I believe there were approximately two schools that had full - time administrators.As I recall, they were Los Angeles Evening High School, with one Chauncey van der Bee as principal, and the other one, as I recall, was Hollywood, which wasn't quite … didn't have quite the enrollment that L.A.did.
But going back to my famous class. The first class I had at Garfield Evening High School, two hours, and was … included a few subjects: algebra, geometry, trigonometry, penmanship, civil service, maybe some English, and probably spelling, all thrown in one.The interesting part was at that time we did not have the materials, we did not have the textbooks, we did not have the … well, resources.So I tried myself down to the Los Angeles Public Library and plagiarized like mad, duplicating materials for my class.

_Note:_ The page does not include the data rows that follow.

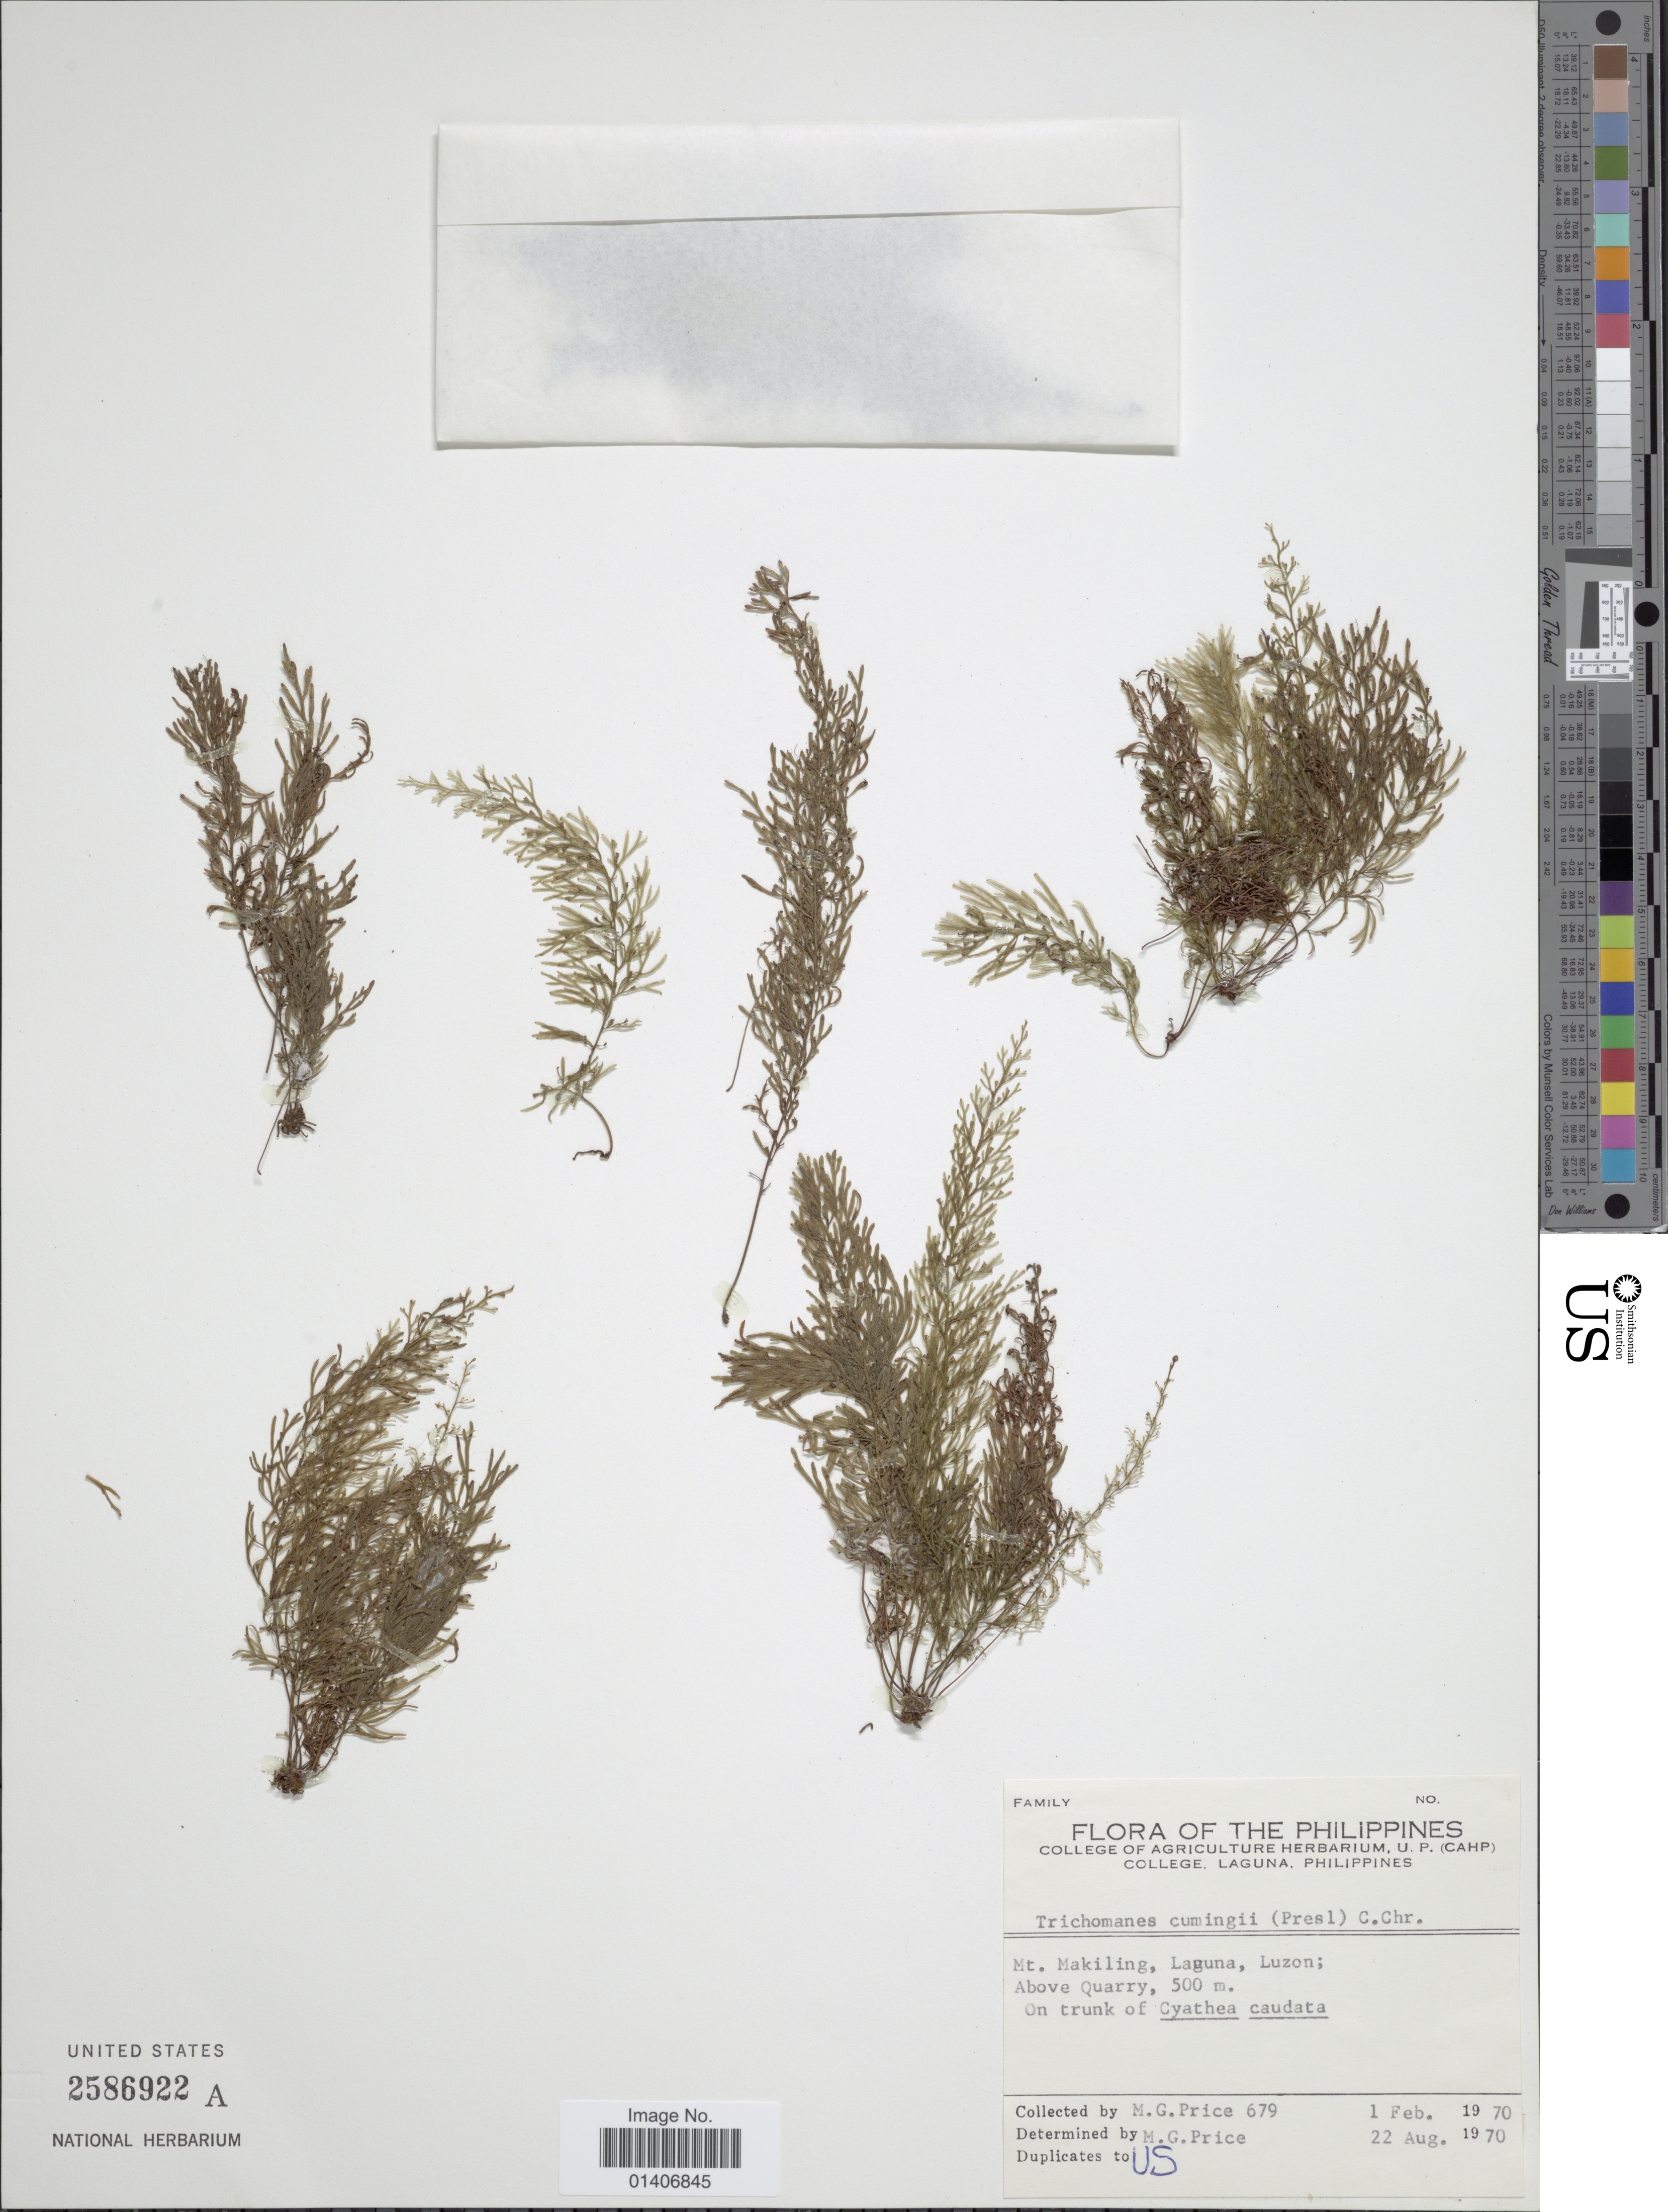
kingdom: Plantae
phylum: Tracheophyta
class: Polypodiopsida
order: Hymenophyllales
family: Hymenophyllaceae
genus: Abrodictyum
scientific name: Abrodictyum cumingii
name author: C. Presl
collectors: M. G. Price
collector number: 679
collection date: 1970-02-01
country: Philippines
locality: Mt Makiling, Laguna, Luzon, above Quarry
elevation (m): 500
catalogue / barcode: US 2586922A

But, of course, remember this was before the era of laser printers, before the era of duplicators, so the duplicating was done either by carbon copy on my manual typewriter or, more interestingly, by using the kindergarten technique of a mixture of kaolin and glycerin, that I recall, maybe something else, and putting it in a cookie pan.Then you did a reverse copy with this horrible purple stuff.And the first time you used it you had a pretty good duplication, a pretty good project. But after awhile you had some beautiful purple backgrounds and all sorts of materials. But as I recall at that time, the first year I was also working full-time and teaching two nights a week, and I spent hours and hours and hours preparing materials.
Subsequently, I taught other classes there that weren't quite as … shall we say heterogeneous, and a little more manageable. But the enrollment was again primarily masculine, because remember the ladies stayed home and didn't work, and primarily youngish men who were trying to improve their status.And it was, oh, I would say, 50 to 60 percent Caucasian at that time.Now if you were at Garfield you would have trouble finding very many Caucasians.